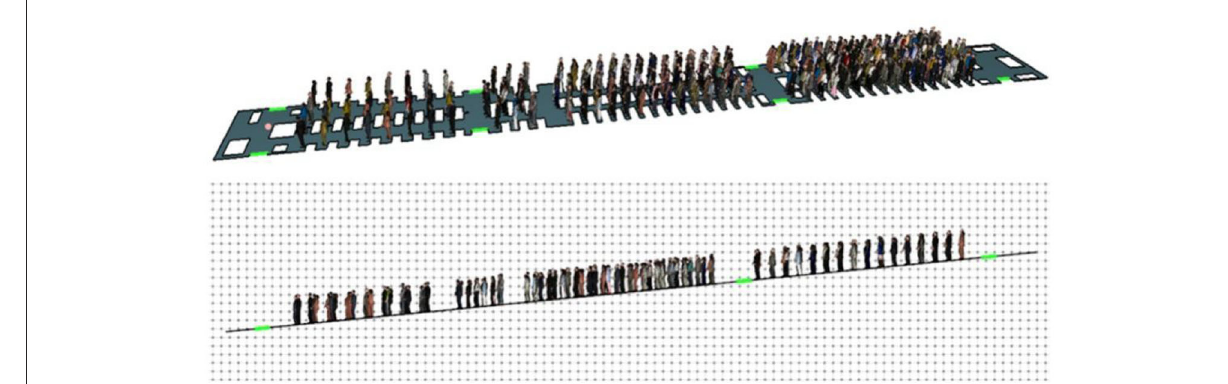
FIGURE17 Schematic diagram of the model when the cabin is tilted forward.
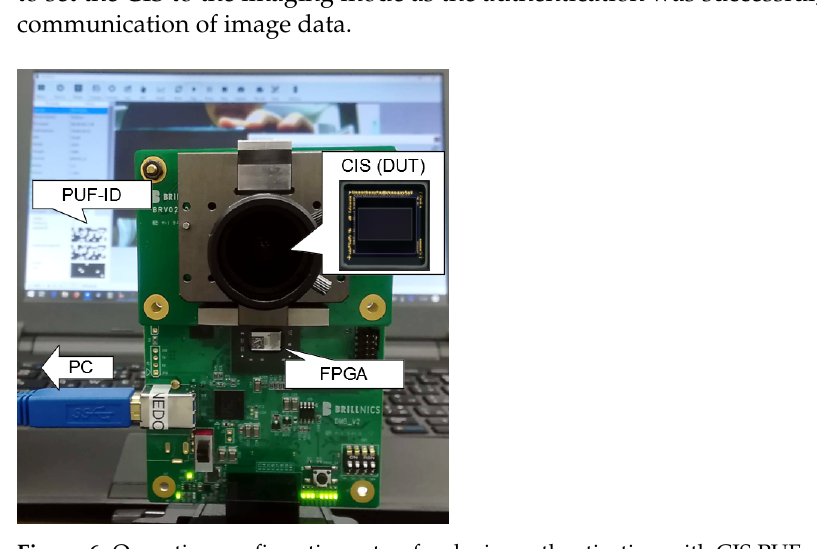
Figure 6. Operation confirmation setup for device authentication with CIS PUF.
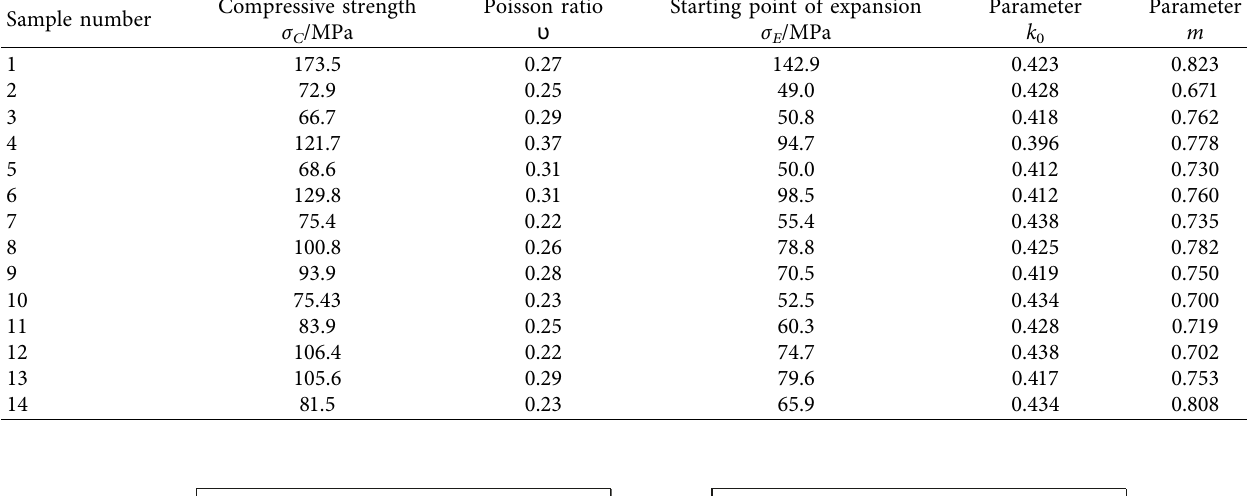
Table 4: The uniaxial compression test results and material parameters of granite.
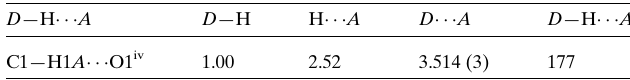
Table 2 Experimental details. Crystal data Chemical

__Exercise requirements__.
Without including any picture, write out the material above verbatim.

__Reply to the exercise__.
FIGURE17 Schematic diagram of the model when the cabin is tilted forward.
Figure 6. Operation confirmation setup for device authentication with CIS PUF.
Table 4: The uniaxial compression test results and material parameters of granite.
Table 2 Experimental details. Crystal data Chemical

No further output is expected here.